**TASK GOAL**
Please convert the lines from the one containing "table_cell nx [382, 399, 615, 442]" up to and including the one containing "table_cell Длительность шага по оси X, в" into a Markdown table with two columns, No. and Line, giving each line a row number and skipping any blank lines.

>>

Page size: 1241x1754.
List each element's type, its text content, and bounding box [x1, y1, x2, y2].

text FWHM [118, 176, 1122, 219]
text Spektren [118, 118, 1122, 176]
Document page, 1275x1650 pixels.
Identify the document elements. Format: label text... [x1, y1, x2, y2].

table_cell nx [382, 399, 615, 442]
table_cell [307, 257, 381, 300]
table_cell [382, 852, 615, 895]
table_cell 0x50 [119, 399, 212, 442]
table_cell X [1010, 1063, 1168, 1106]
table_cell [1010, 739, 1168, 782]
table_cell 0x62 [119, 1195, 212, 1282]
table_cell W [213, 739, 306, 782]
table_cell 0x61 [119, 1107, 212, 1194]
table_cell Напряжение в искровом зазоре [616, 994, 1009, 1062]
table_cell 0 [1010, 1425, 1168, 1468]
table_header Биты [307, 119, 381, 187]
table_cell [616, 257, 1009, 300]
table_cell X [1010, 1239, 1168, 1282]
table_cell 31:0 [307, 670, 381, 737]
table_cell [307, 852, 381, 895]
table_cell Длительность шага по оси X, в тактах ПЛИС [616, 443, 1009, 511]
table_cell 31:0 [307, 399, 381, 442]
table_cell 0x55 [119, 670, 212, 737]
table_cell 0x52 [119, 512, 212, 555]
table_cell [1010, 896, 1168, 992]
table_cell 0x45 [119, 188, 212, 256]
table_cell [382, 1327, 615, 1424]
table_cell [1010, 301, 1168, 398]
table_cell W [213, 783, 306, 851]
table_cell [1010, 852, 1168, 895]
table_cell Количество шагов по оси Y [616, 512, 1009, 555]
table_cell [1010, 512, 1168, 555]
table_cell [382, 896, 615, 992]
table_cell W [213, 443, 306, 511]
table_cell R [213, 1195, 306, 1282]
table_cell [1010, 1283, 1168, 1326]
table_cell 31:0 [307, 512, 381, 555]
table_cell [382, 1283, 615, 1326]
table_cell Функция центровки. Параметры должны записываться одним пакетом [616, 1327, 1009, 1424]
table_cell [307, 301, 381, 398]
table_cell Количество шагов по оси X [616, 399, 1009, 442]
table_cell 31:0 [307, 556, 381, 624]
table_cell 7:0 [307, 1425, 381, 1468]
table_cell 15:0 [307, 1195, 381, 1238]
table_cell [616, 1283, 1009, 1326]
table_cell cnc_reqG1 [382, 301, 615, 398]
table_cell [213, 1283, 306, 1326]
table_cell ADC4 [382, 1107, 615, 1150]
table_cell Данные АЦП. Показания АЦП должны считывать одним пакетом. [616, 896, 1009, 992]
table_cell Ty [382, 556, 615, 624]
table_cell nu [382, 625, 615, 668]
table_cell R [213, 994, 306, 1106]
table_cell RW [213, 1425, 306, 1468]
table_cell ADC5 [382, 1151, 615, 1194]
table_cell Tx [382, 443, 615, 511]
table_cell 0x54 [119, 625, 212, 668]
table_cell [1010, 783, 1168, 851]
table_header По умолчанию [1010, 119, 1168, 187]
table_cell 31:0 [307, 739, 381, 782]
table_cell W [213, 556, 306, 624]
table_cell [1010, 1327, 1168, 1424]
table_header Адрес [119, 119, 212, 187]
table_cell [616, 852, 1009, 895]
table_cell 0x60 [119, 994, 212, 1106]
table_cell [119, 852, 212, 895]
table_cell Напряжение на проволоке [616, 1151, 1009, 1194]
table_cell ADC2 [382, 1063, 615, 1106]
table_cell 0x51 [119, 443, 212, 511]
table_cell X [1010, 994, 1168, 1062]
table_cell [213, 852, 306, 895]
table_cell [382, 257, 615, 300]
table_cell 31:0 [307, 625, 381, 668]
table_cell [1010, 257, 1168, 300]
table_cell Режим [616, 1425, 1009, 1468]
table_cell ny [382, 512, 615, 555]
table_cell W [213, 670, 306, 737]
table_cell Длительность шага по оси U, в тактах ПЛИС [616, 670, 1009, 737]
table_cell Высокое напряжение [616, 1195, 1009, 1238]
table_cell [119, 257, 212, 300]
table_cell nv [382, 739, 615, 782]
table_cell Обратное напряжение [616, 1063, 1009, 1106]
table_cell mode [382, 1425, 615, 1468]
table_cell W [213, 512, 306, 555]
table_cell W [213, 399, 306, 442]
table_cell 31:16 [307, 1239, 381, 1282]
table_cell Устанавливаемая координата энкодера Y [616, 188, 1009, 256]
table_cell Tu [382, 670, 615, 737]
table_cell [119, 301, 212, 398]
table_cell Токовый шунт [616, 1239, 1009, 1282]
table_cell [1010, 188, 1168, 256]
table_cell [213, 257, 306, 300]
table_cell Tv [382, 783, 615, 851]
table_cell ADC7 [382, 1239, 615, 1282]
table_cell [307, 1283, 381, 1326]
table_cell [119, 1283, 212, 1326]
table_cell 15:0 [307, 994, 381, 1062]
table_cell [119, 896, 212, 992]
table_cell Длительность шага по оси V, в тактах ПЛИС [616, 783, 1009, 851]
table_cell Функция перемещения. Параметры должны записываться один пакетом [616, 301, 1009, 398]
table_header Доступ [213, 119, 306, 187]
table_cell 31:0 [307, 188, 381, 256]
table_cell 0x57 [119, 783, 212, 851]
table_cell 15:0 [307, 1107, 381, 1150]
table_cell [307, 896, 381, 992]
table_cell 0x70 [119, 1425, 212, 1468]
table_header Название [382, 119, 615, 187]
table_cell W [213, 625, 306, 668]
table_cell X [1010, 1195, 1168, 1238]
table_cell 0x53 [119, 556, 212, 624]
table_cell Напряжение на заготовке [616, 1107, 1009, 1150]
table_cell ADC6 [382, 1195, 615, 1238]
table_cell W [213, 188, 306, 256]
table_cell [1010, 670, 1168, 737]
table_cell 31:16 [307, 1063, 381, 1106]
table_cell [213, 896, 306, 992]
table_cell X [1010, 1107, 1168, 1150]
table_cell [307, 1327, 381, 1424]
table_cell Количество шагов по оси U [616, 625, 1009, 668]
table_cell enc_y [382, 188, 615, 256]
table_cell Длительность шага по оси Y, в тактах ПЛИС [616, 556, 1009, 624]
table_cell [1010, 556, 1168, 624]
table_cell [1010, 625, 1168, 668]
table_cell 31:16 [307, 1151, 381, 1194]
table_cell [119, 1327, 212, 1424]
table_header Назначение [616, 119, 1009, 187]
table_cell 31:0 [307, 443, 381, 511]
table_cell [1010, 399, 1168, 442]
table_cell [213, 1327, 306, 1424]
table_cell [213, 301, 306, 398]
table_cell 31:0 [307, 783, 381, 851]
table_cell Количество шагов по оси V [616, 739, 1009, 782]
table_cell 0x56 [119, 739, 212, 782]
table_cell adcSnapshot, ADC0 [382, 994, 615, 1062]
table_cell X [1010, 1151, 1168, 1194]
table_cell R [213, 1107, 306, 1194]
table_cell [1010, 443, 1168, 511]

<<

**SOLUTION**
| No. | Line |
|---|---|
| 1 | table_cell nx [382, 399, 615, 442] |
| 2 | table_cell [307, 257, 381, 300] |
| 3 | table_cell [382, 852, 615, 895] |
| 4 | table_cell 0x50 [119, 399, 212, 442] |
| 5 | table_cell X [1010, 1063, 1168, 1106] |
| 6 | table_cell [1010, 739, 1168, 782] |
| 7 | table_cell 0x62 [119, 1195, 212, 1282] |
| 8 | table_cell W [213, 739, 306, 782] |
| 9 | table_cell 0x61 [119, 1107, 212, 1194] |
| 10 | table_cell Напряжение в искровом зазоре [616, 994, 1009, 1062] |
| 11 | table_cell 0 [1010, 1425, 1168, 1468] |
| 12 | table_header Биты [307, 119, 381, 187] |
| 13 | table_cell [616, 257, 1009, 300] |
| 14 | table_cell X [1010, 1239, 1168, 1282] |
| 15 | table_cell 31:0 [307, 670, 381, 737] |
| 16 | table_cell [307, 852, 381, 895] |
| 17 | table_cell Длительность шага по оси X, в тактах ПЛИС [616, 443, 1009, 511] |